Set down, exactly and with no pictures, the line that contains "T-102, estimate: 2d -> 5d" and all lines after it in the listing.

--- START ---

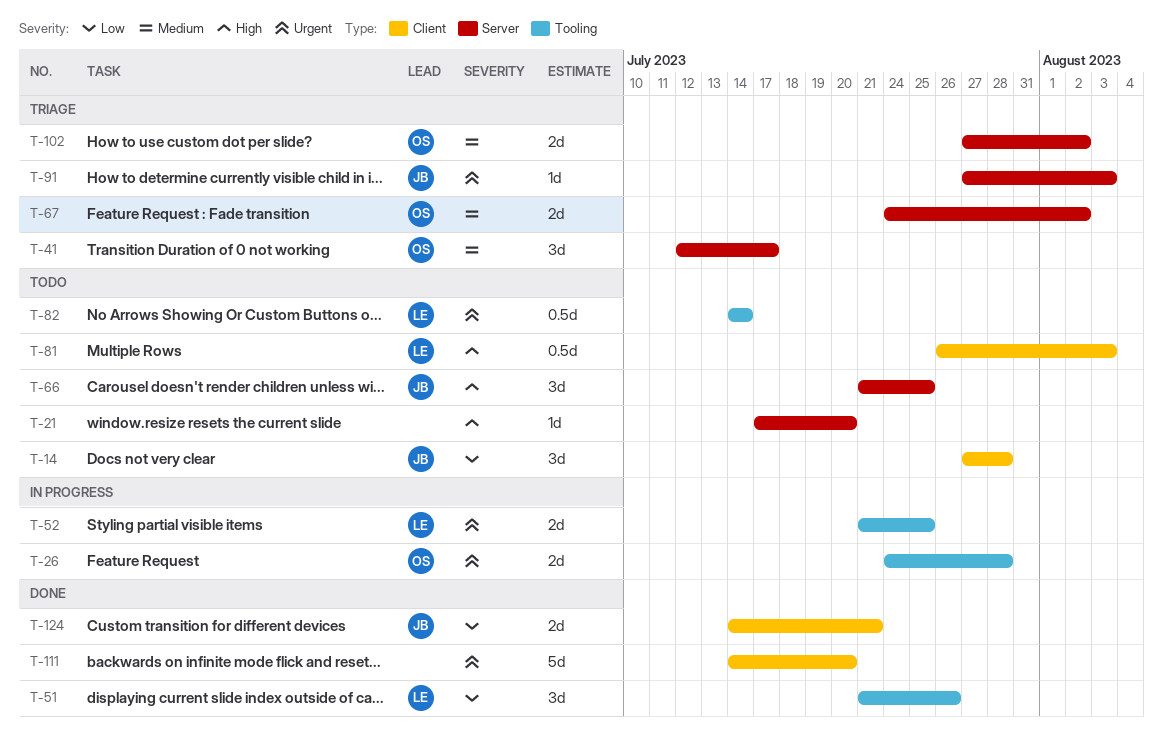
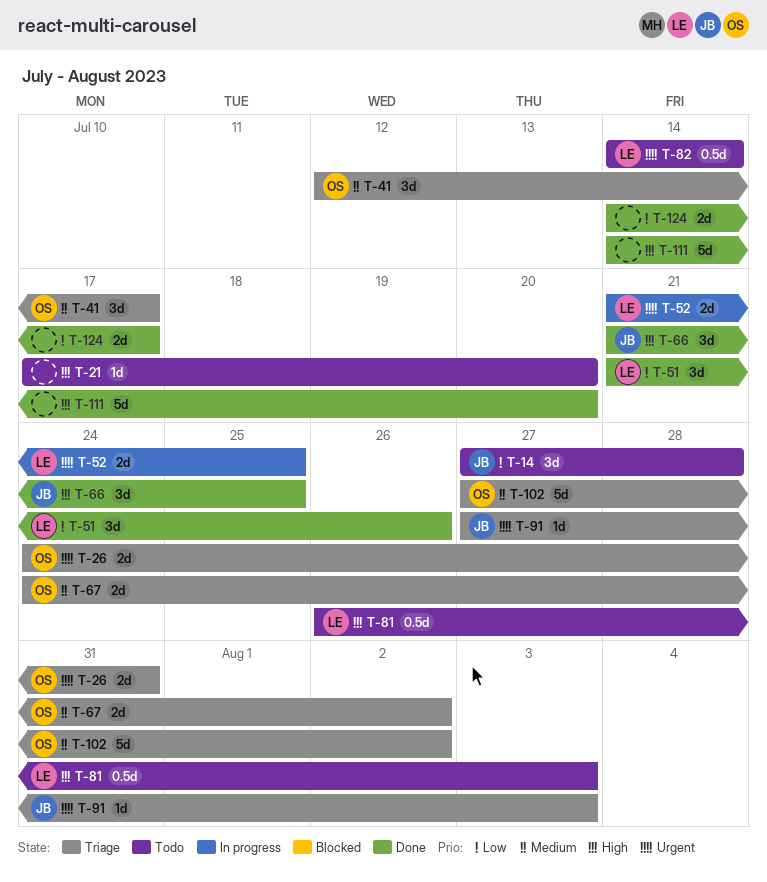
T-26, status: In progress -> Triage
T-26, due: Jul 28 -> Jul 31
T-66, status: Todo -> Done
T-102, estimate: 2d -> 5d
T-111, priority: Urgent -> High
T-124, owner: JB -> none
T-124, due: Jul 21 -> Jul 17

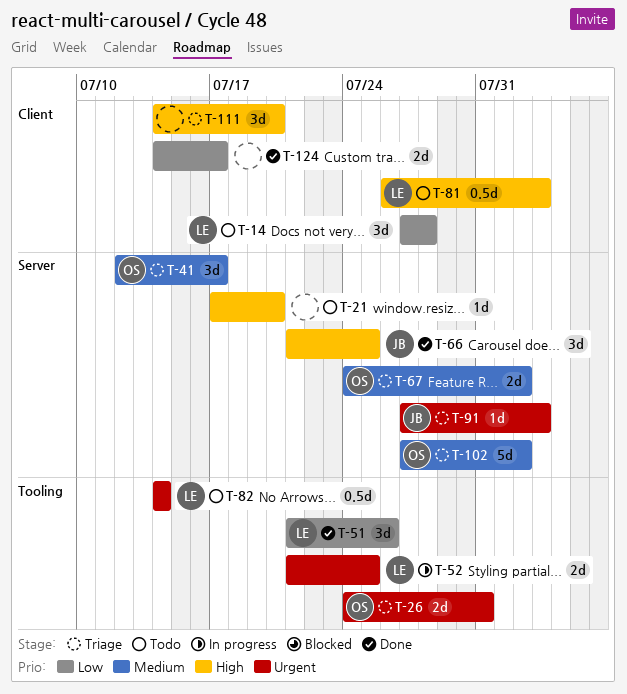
T-14, owner: JB -> LE
T-111, status: Done -> Triage
T-111, estimate: 5d -> 3d

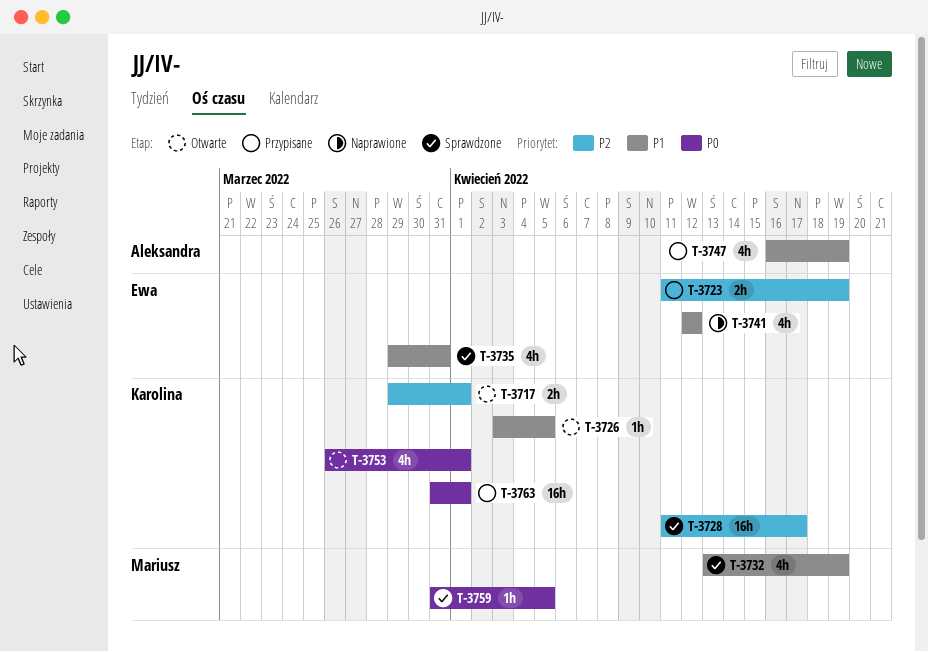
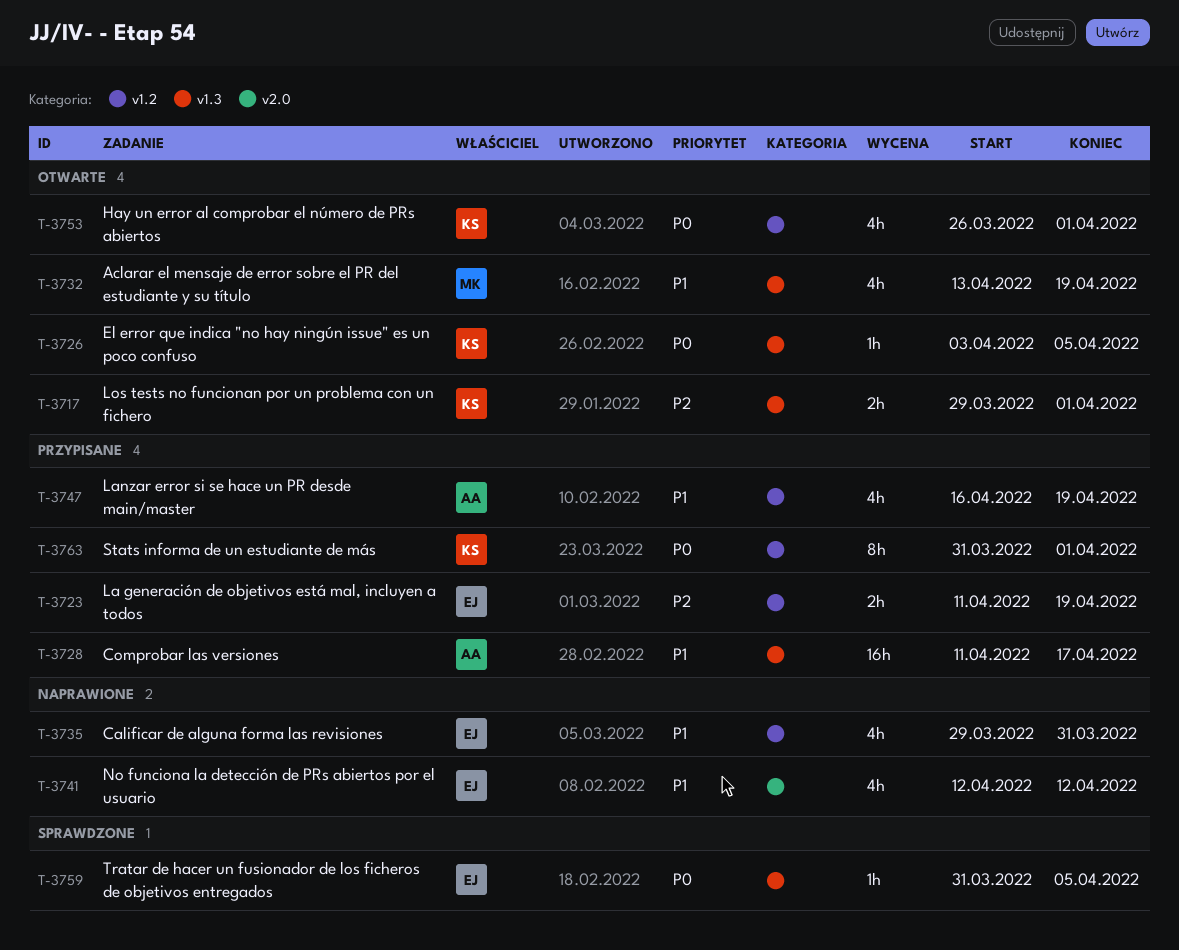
T-3726, priority: P1 -> P0
T-3728, status: Sprawdzone -> Przypisane
T-3728, owner: Karolina -> Aleksandra
T-3728, priority: P2 -> P1
T-3732, status: Sprawdzone -> Otwarte
T-3735, status: Sprawdzone -> Naprawione
T-3759, owner: Mariusz -> Ewa
T-3763, estimate: 16h -> 8h

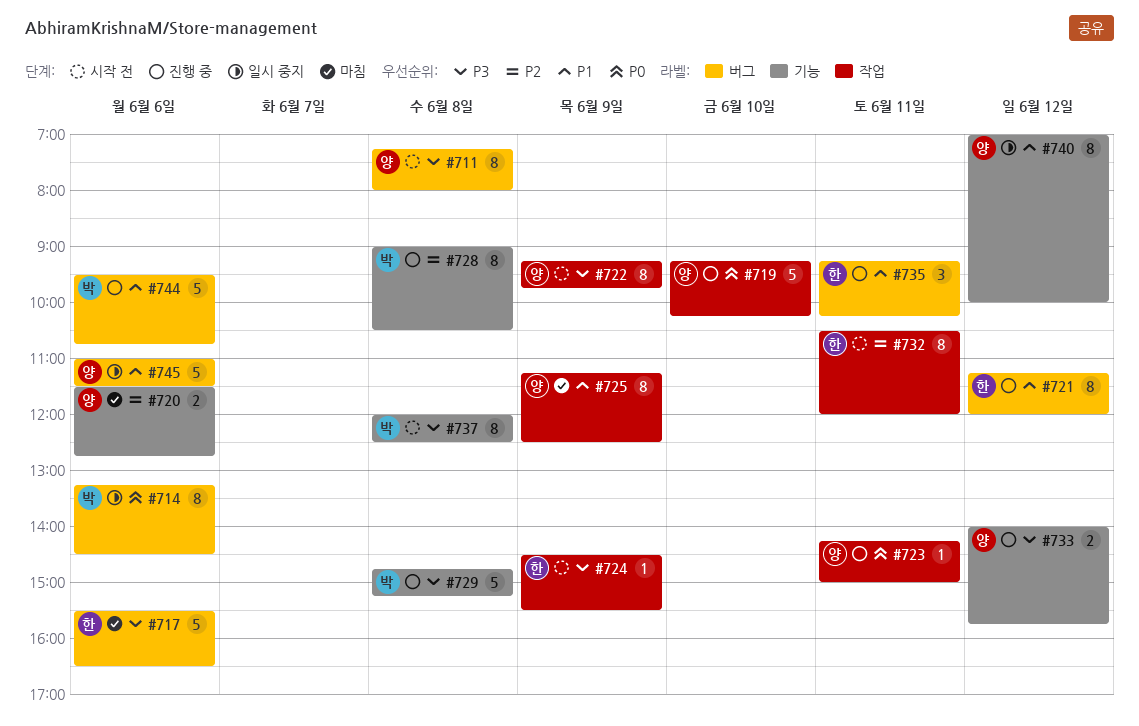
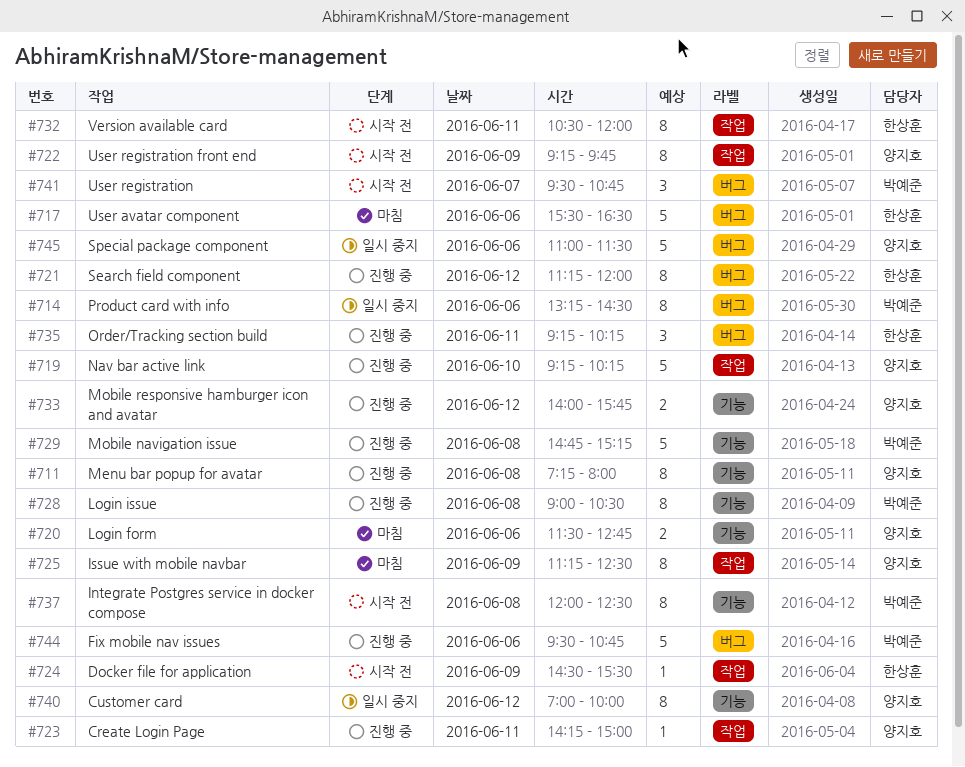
#711, status: 시작 전 -> 진행 중
#711, label: 버그 -> 기능
#741: none -> present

--- END ---

▸ Solution:
T-102, estimate: 2d -> 5d
T-111, priority: Urgent -> High
T-124, owner: JB -> none
T-124, due: Jul 21 -> Jul 17

T-14, owner: JB -> LE
T-111, status: Done -> Triage
T-111, estimate: 5d -> 3d

T-3726, priority: P1 -> P0
T-3728, status: Sprawdzone -> Przypisane
T-3728, owner: Karolina -> Aleksandra
T-3728, priority: P2 -> P1
T-3732, status: Sprawdzone -> Otwarte
T-3735, status: Sprawdzone -> Naprawione
T-3759, owner: Mariusz -> Ewa
T-3763, estimate: 16h -> 8h

#711, status: 시작 전 -> 진행 중
#711, label: 버그 -> 기능
#741: none -> present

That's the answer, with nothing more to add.